Ensuite, comme vous le soulignez, les remords de n’avoir rien fait ont été bien plus nombreux que les regrets d’avoir agi. Et là, le facteur âge est significatif. Les jeunes autour de la vingtaine ont exprimé à parts égales un regret d’avoir fait ou de ne pas avoir fait quelque chose. Pour les gens à peine plus âgés, les regrets d’inaction ont été largement plus nombreux. Et à la cinquantaine, c’est trois fois plus.
Que signifie savoir exploiter le pouvoir du regret dans notre vie professionnelle ? En quoi est-ce que cela peut nous aider dans notre carrière ?

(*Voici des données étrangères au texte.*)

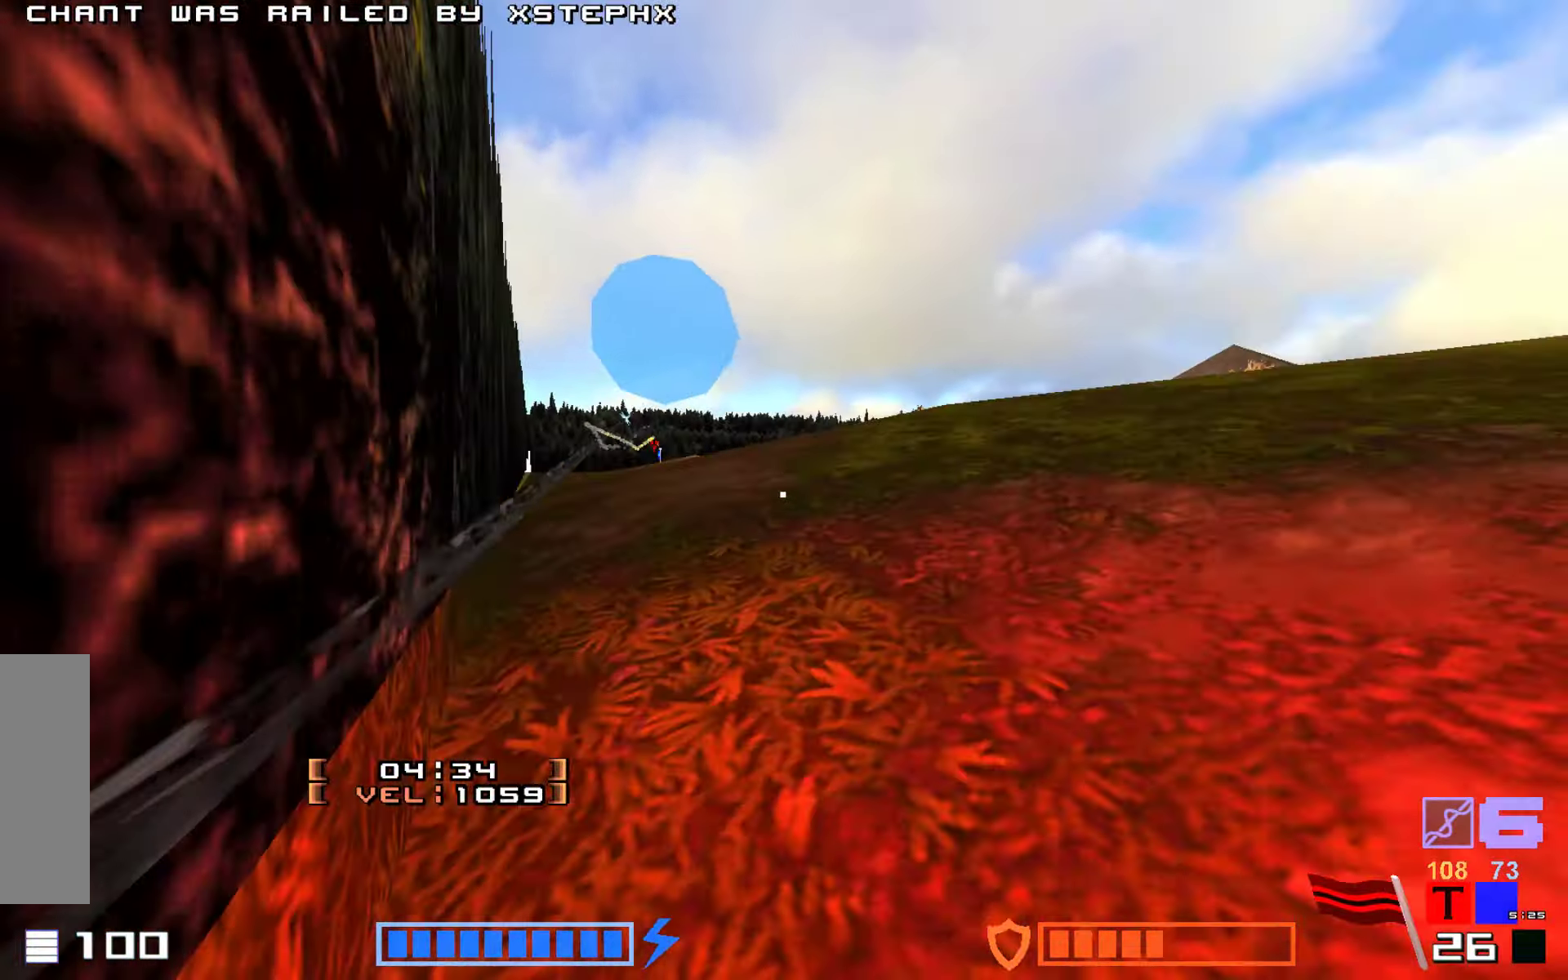
{"keys": ["up"], "events": [[83, "hammer", "down"], [250, "hammer", "up"], [250, "hook", "up"], [316, "hammer", "down"], [333, "hook", "down"], [433, "jump", "up"], [500, "hammer", "up"], [500, "hook", "up"]]}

Nous bénéficions d’un important corpus de recherche, notamment en psychologie sociale, qui montre qu’oser faire face à ses regrets — plutôt que de les ignorer ou de se rouler dedans — apporte d’immenses bénéfices. Et en tenir compte peut nous faire gagner beaucoup en négociation, en résolution de problème, en stratégie, nous aider à éviter les biais cognitifs. Enfin, c’est aussi une ressource pour trouver du sens au travail – et plus largement dans notre vie.
Dans les premières pages du livre, vous affirmez que beaucoup d’entre nous ne considèrent pas les regrets comme il faut. Les voir comme un reflet de notre personnalité est destructeur, alors qu’examiner un regret en tant que conséquence d’une situation bien spécifique est instructif. Pouvez-vous préciser cette idée ?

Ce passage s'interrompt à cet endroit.